Yet, the New York Times is convinced that the single circular lens is the next big thing. Famous fans include Mr. Peanut, the Count from Sesame Street, and the Monopoly man, though we are yet to see anyone a) real and b) under the age of 85 wearing one. The Times has a history of writing about “trends” that are either completely obvious (like people eating chopped salads for lunch or teens hugging) or non-existent. But this one is really quite brilliant.
The only person we can actually imagine rocking a monocle would be Scott “The Lord” Disick, and that is only because it would match his cane. While the Times admits, “monocles are hardly everywhere,” they have been seen in Berlin cafes, Manhattan restaurants (which ones exactly?), and in gin ads.

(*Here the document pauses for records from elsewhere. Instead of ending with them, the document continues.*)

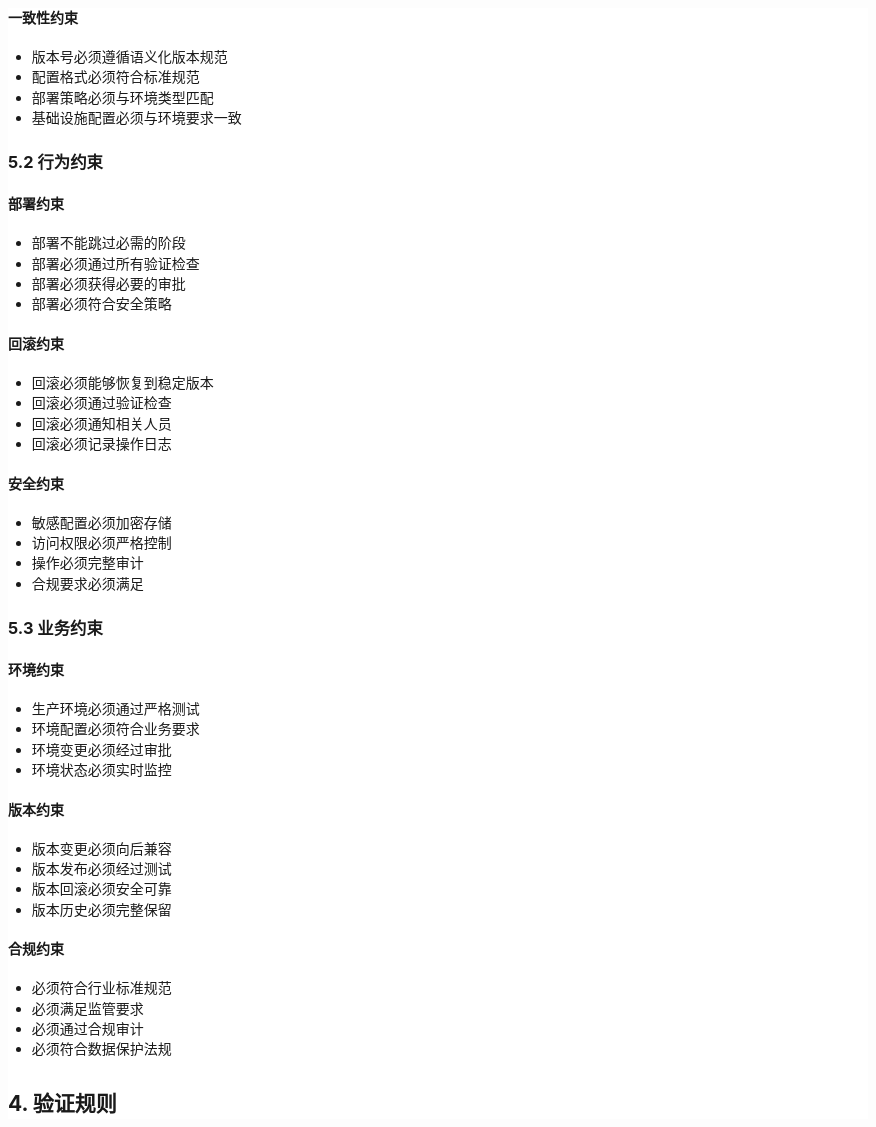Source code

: #### 一致性约束

- 版本号必须遵循语义化版本规范
- 配置格式必须符合标准规范
- 部署策略必须与环境类型匹配
- 基础设施配置必须与环境要求一致

### 5.2 行为约束

#### 部署约束

- 部署不能跳过必需的阶段
- 部署必须通过所有验证检查
- 部署必须获得必要的审批
- 部署必须符合安全策略

#### 回滚约束

- 回滚必须能够恢复到稳定版本
- 回滚必须通过验证检查
- 回滚必须通知相关人员
- 回滚必须记录操作日志

#### 安全约束

- 敏感配置必须加密存储
- 访问权限必须严格控制
- 操作必须完整审计
- 合规要求必须满足

### 5.3 业务约束

#### 环境约束

- 生产环境必须通过严格测试
- 环境配置必须符合业务要求
- 环境变更必须经过审批
- 环境状态必须实时监控

#### 版本约束

- 版本变更必须向后兼容
- 版本发布必须经过测试
- 版本回滚必须安全可靠
- 版本历史必须完整保留

#### 合规约束

- 必须符合行业标准规范
- 必须满足监管要求
- 必须通过合规审计
- 必须符合数据保护法规

## 4. 验证规则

According to the newspaper some sellers have seen monocle sales double and triple, so there is that. Also, Alan Cummings donned one for a magazine cover, visually impaired chefs are wearing them to read recipes, and aspiring Miami rapper Jose Vega models one on his SoundCloud page:
“I got it just to have my own style, bring something new to the table,” Vega told the newspaper. “Also, I’m nearsighted.”
The monocle is the perfect example of fashion meeting function. If you still aren’t convinced, consider the fact that the Times managed to find a style soothsayer who confirmed their suspicions:
Martin Raymond, a British trend forecaster, credits the rise to what he calls “the new gents,” a hipster subspecies who have been adding monocles to their bespoke tweed and distressed-boot outfits. On a recent trip to Cape Town, Mr. Raymond said, he saw such a group carrying monocles along with tiny brass telescopes kept in satchels.
We think the world would be a better place if everyone started accessorizing like they were first class passengers on the Titanic, but probably no amount of wishful thinking is going to make that happen.